It’s a bit different in Poland than at Western European universities, when you want to build a satellite at a university, students have to do everything by themselves from scratch. From the concept of the mission, to establishing requirements, obtaining sponsors, detailed technical design, the final assembly and testing. How do you even find a spot on a rocket, how do you launch such a satellite? You have to find that out. So this was an amazing project that offered a lot of learning opportunities.
We decided that the main experiment was going to be a deorbit sail that opened in orbit, which is made to quicken the burning of the satellite in the top layers of the atmosphere. Of course, this only applies to low Earth orbits where you can still find traces of the atmosphere and where you have fractional drag.
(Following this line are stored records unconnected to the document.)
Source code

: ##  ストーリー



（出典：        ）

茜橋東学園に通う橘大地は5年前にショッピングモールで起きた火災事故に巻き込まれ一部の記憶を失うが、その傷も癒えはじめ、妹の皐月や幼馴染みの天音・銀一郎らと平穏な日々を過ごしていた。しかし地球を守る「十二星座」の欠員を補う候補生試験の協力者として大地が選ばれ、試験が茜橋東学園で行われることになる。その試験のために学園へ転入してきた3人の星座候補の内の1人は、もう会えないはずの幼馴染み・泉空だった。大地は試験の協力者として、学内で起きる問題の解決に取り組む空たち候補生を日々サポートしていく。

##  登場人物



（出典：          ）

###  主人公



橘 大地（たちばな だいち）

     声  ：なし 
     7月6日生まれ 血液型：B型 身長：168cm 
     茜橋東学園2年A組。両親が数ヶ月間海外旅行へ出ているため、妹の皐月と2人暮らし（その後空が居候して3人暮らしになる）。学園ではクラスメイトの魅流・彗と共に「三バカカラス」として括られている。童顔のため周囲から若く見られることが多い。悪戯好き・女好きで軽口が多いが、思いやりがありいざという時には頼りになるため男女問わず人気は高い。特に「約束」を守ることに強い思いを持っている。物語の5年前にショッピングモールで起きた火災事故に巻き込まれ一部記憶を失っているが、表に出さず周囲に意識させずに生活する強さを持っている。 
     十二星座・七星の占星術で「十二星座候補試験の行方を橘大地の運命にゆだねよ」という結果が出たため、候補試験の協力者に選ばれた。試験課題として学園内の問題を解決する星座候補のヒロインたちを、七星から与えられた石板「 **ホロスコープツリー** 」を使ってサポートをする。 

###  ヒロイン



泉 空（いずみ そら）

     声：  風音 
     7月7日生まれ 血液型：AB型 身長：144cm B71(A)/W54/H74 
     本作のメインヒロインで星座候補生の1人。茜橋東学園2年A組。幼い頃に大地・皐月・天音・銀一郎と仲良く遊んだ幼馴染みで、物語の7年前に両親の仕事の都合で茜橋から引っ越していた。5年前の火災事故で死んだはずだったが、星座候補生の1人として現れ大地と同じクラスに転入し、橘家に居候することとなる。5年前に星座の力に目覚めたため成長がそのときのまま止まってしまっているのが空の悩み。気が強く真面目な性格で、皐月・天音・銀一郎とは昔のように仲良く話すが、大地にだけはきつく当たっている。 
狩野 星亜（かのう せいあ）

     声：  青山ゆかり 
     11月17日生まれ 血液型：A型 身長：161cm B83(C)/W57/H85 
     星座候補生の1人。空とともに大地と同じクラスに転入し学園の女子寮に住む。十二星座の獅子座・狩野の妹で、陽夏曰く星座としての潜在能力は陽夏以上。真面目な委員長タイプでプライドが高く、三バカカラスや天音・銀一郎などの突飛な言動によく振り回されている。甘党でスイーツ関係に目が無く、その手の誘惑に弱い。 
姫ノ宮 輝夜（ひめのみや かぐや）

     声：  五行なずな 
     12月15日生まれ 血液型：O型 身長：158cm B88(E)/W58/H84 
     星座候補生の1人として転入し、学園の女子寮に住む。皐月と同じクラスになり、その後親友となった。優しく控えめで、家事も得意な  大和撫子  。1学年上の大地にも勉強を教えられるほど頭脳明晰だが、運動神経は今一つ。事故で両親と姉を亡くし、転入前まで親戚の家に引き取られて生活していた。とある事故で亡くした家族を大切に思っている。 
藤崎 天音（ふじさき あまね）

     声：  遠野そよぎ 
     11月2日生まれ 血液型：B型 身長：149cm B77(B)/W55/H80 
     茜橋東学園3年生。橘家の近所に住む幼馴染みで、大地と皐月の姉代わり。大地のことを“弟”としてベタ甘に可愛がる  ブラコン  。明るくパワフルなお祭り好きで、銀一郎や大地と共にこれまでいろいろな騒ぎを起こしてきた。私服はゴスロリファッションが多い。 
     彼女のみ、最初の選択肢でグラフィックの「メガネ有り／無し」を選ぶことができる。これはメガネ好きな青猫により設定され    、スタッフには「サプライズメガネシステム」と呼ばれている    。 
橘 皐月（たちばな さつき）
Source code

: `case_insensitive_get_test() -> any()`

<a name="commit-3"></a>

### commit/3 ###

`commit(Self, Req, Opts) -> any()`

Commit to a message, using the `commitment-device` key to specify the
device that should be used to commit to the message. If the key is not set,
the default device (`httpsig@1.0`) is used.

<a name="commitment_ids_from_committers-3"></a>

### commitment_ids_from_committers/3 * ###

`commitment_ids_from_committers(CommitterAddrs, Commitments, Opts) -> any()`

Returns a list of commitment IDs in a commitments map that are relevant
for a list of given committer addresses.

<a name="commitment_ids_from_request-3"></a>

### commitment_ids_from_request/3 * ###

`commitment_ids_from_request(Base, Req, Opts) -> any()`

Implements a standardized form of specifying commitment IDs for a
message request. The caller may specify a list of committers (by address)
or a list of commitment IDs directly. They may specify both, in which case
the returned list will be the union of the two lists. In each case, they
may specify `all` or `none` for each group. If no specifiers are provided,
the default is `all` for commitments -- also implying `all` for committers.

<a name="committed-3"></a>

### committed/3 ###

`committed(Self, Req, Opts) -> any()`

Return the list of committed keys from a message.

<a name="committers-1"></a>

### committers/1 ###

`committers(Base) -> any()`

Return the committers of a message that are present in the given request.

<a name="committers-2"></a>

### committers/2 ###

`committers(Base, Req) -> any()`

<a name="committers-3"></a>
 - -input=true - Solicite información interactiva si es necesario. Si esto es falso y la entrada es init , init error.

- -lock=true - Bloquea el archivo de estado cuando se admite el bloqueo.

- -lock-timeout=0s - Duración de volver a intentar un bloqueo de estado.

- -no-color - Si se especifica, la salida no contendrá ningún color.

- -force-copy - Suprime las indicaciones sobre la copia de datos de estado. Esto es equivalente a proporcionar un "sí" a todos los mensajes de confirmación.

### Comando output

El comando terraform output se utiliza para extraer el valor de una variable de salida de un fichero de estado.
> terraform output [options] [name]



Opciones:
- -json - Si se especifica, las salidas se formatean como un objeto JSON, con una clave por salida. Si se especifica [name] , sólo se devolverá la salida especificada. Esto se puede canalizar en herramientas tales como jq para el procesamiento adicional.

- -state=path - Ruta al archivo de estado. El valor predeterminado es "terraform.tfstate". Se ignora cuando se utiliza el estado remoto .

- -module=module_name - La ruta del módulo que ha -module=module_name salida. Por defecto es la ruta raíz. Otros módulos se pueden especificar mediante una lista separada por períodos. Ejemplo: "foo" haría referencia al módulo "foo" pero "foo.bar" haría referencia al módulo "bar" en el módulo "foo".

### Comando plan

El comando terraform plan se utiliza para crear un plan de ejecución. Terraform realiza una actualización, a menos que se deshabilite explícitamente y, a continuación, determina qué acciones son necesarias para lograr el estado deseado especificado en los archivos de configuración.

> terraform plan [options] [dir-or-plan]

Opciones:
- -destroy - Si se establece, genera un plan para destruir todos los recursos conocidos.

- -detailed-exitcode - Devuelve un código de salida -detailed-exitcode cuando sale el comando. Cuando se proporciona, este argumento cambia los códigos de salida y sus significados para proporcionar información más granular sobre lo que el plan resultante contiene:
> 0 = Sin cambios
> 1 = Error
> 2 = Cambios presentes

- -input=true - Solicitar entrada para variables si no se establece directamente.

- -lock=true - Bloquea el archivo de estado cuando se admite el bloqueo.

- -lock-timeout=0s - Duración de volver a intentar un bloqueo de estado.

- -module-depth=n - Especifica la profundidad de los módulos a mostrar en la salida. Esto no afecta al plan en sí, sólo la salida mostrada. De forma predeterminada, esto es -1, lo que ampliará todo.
During the launch this sail was rolled up in a container measuring 85 millimetres in diameter and 60 millimetres in height, and from this very small container a 4 square metre structure was deployed in orbit.
Our deorbit sail wasn’t the first ever designed, but it’s not so easy to make a deorbit sail that’ll successfully open and allow for us to monitor its functioning. A lot of missions before us tried to open similar sails and failed. We were successful at the first attempt.
Personally, I was shocked. Many student satellites are defunct right from the start, for various reasons, for example their components malfunction. When it turned out that PW-Sat2 is working and that everything is in order we were overjoyed. The sail worked very well and it successfully lowered the satellite’s orbit causing it to burn in the atmosphere. I didn’t expect things would go so well.